Over on another thread I wrote a fairly cryptic remark about suffix trees and abbreviations. I’ll try to expand on that a little less cryptically here.
First, the results. I got Zork2 down to 89450 bytes with an abbreviation-finding algorithm that takes under 3.1 seconds to run (including I/O, but not including ZILF) on one core of a 3.5Ghz Core i5. This is native C++, not managed C#, but that’s not most of the difference.
zork2_freq.zap.txt (6.0 KB)
I started by hacking ZAPF to spit out the strings it uses to generate abbreviations. Then I found a library which had a useful generalized suffix tree; this was Seqan (not Seqan3, which seemed less useful for my purposes). Suffix trees are ridiculously efficient data structures for string search and related problems; they probably don’t get used nearly enough. For instance, it’s possible to index a set of strings in time linear to the total length of the strings, and then find all occurrences of any given substring in that set in time linear in the length of the substring plus the number of occurrences. They’re not all that space-efficient but there are variants which are more space-efficient or trade off time for space.
(nb: a “generalized” suffix tree indexes a set of strings; a regular suffix tree indexes only a single string; I used only the generalized variant)
So, once I had a suffix tree library, I implemented the algorithm I described before.
Step 1: Load the strings into an array (a Seqan “StringSet” to be exact)
Step 2: Index the array into a suffix tree.
Step 3: Traverse the suffix tree in depth-first preorder (that is, visit parents before children).

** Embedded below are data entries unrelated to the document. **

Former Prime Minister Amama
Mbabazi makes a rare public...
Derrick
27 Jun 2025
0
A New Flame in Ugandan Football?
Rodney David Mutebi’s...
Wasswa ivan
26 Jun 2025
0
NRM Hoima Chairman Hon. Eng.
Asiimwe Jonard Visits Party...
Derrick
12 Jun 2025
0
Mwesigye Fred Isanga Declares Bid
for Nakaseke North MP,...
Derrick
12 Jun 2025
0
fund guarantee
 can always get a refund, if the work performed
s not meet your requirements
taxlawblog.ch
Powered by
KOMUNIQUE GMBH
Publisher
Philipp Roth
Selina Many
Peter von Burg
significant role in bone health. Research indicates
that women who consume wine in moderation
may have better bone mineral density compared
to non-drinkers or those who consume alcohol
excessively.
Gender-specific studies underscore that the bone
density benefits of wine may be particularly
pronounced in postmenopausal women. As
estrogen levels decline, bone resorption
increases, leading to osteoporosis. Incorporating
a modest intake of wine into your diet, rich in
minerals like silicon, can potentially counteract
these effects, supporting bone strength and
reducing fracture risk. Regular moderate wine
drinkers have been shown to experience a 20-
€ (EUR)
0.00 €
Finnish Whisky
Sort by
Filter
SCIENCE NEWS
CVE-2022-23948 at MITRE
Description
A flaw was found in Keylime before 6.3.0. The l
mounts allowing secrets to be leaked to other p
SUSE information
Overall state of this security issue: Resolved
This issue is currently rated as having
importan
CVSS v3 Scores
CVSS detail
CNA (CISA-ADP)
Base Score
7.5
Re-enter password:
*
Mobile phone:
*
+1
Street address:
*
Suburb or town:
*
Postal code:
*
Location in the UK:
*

Step 3.1: Calculate the cost of the string leading up to the current node. This is just the cost of the parent node plus the cost of the edge, which is the number of Z-characters in the encoding of the edge. We will count each Z-character exactly once.
Step 3.2: The suffix tree library gives me the number of occurrences of the string leading up to the current node.
Step 3.3: Calculate savings as count * (cost -2) - cost (this is equivalent to ZAPFs calculation, though the “new” algorithms in the other thread seem to get ‘count’ too high)
Step 3.4: Keep track of the node with the most savings
Step 4: The node with the most savings is our new abbreviation. Output it.
Step 5: Get the list of occurrences of the abbreviation in the StringSet.
Step 6: Sort that list
Step 7: Calculate a new list of strings by going through the old list and splitting the old string around any abbreviated text
Step 8: Repeat from step 2 96 times.
Step 9: Profit.
As I mentioned, this wasn’t parallelized. You could parallelize the DFS (though I don’t think SeqAn supports that) and the building of the new string list, but it’s not necessary.